A fair question in my opinion. Scan the headlines – “Jobless Numbers Down – Pressure on Mortgage Rates”, “Promised Tax Cuts may see increase in Mortgage Rates”, “Third Successive Quarterly Economic Growth figures see Mortgage Rates set to Rise”. Then, of course, there are other factors totally out of our control which can also affect mortgage rates such as the recent global liquidity and credit crisis emanating from the US economy.

Mortgage rates are influenced by the official interest rate or Target Cash Rate as set by the Reserve Bank. When the Reserve Bank changes the official rate and in turn, mortgage rates, it is attempting to influence expenditure in the economy. When expenditure exceeds production, inflation results. Therefore mortgage rates are used as a tool to control inflation as a part of monetary policy.

Higher mortgage rates affect borrowers’ cash flows and reduce the amount of money that consumers are able to spend on goods. Lower mortgage rates have the opposite effect. And because lower mortgage rates mean that people have more to spend it puts pressure on prices due to increased demand it puts further inflationary pressures on the economy.

In the dizzy days of the late 1980s inflation was rampant and mortgage rates peaked at 17% per annum. The high mortgage rates severely limited housing affordability. Since those days governments and the Reserve Bank have tended to micro manage the economy to avoid major peaks and troughs. Small increases in mortgage rates, although politically unpopular, are an effective means of stabilising the economy.

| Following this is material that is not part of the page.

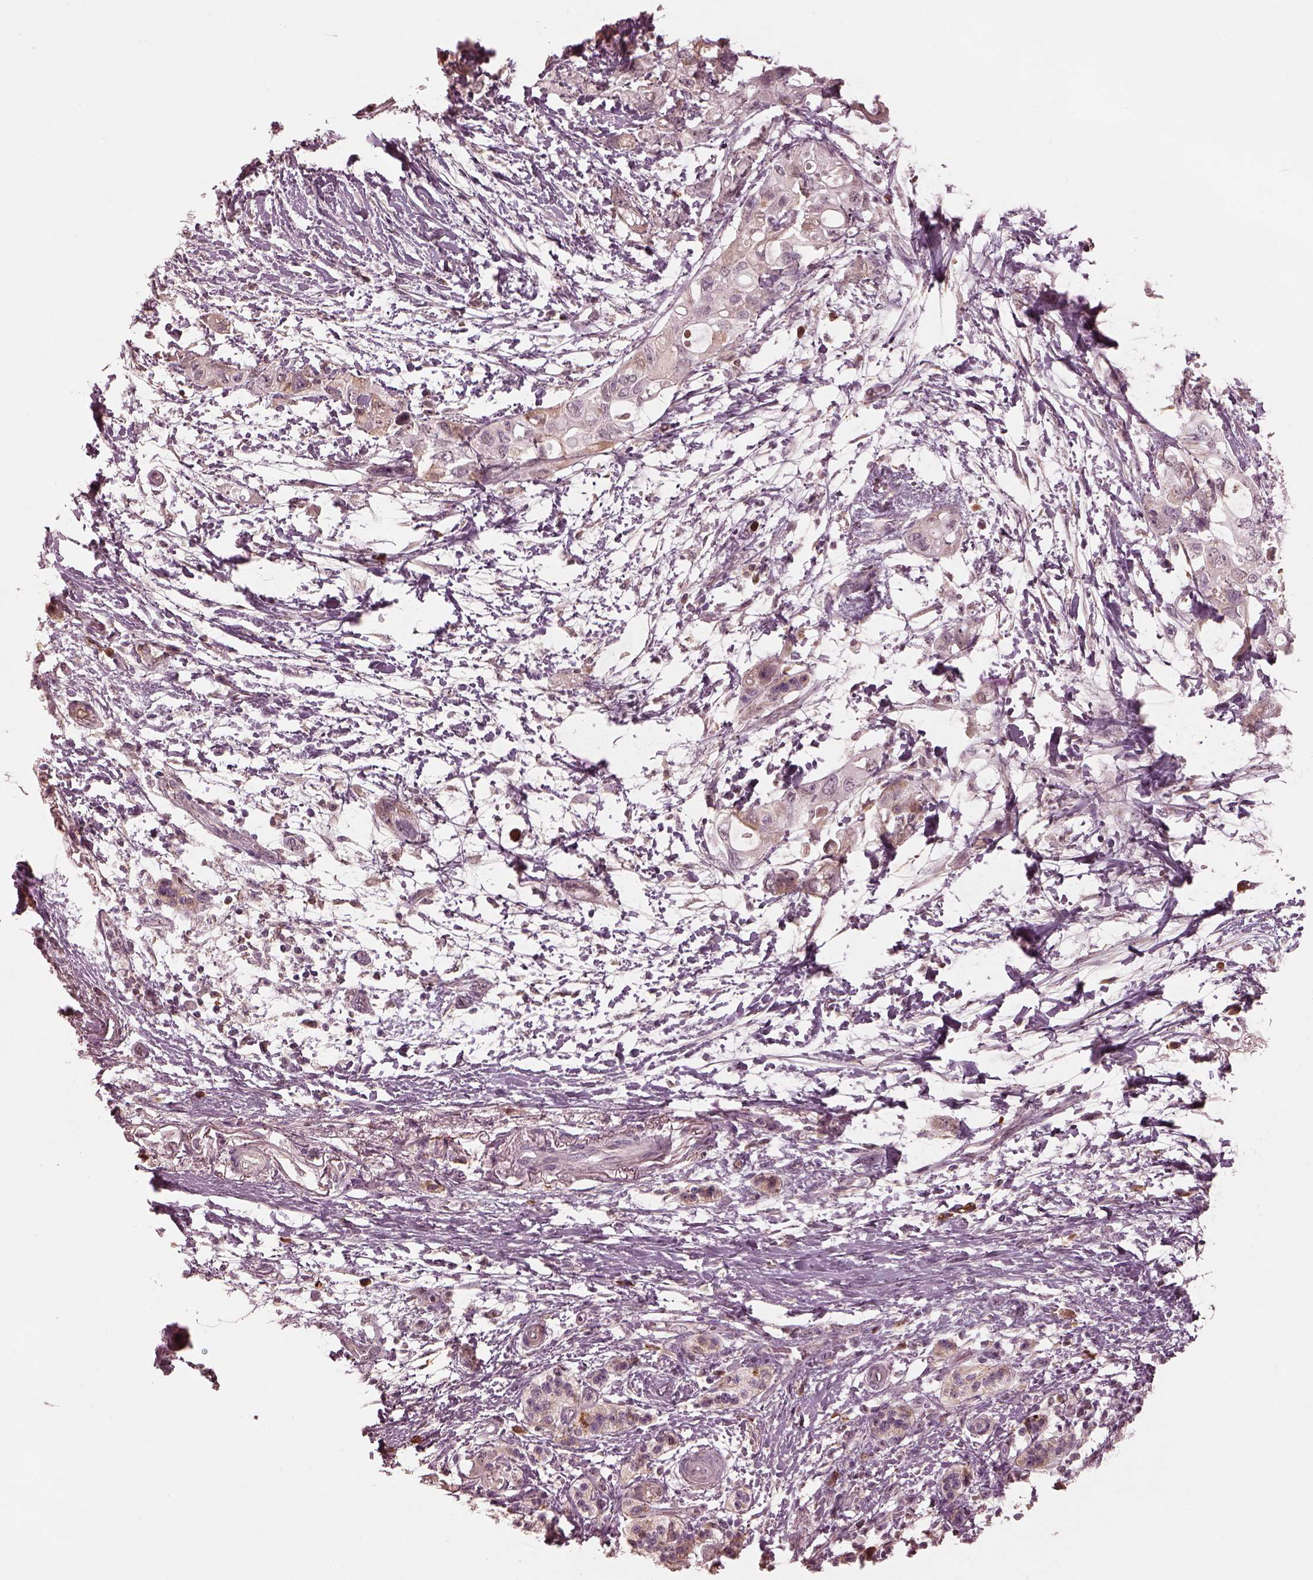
{"staining": {"intensity": "negative", "quantity": "none", "location": "none"}, "tissue": "pancreatic cancer", "cell_type": "Tumor cells", "image_type": "cancer", "snomed": [{"axis": "morphology", "description": "Adenocarcinoma, NOS"}, {"axis": "topography", "description": "Pancreas"}], "caption": "The micrograph shows no staining of tumor cells in adenocarcinoma (pancreatic).", "gene": "CALR3", "patient": {"sex": "female", "age": 72}}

A little research into the history of mortgage rates in this country will reveal that, at current levels, they are still relatively low.

It should be noted, however, that when we talk about mortgage rates we are generally referring to “nominal” mortgage rates (as nominated in loan contracts, advertising etc). Economists, on the other hand, talk in terms of “real” mortgage rates. So what is the difference between nominal and real mortgage rates? Real mortgage rates take into account the effect of inflation so that Real Mortgage Rates = Nominal Mortgage Rates minus Inflation Rate.

In 1989 when the nominal mortgage rate was 17%, inflation was running at approximately 8% per annum. Therefore the real mortgage rate would have been 9% per annum. Today nominal mortgage rates are approximately 8% per annum and inflation is running at around 2% per annum so that the real mortgage rates are 6% per annum.

In fact if we research real mortgage rates in Australia over the last 25 – 30 years we find that they have hovered within 2% per annum and 10% per annum, compared to nominal mortgage rates which have been between 6% per annum and 17% per annum over the same period. Obviously it is much sexier for politicians to spruik about massive reductions in nominal interest rates.

So in summary, to answer my daughter, an occasional little pain with mortgage rates may lead to a huge gain in the overall scheme of things.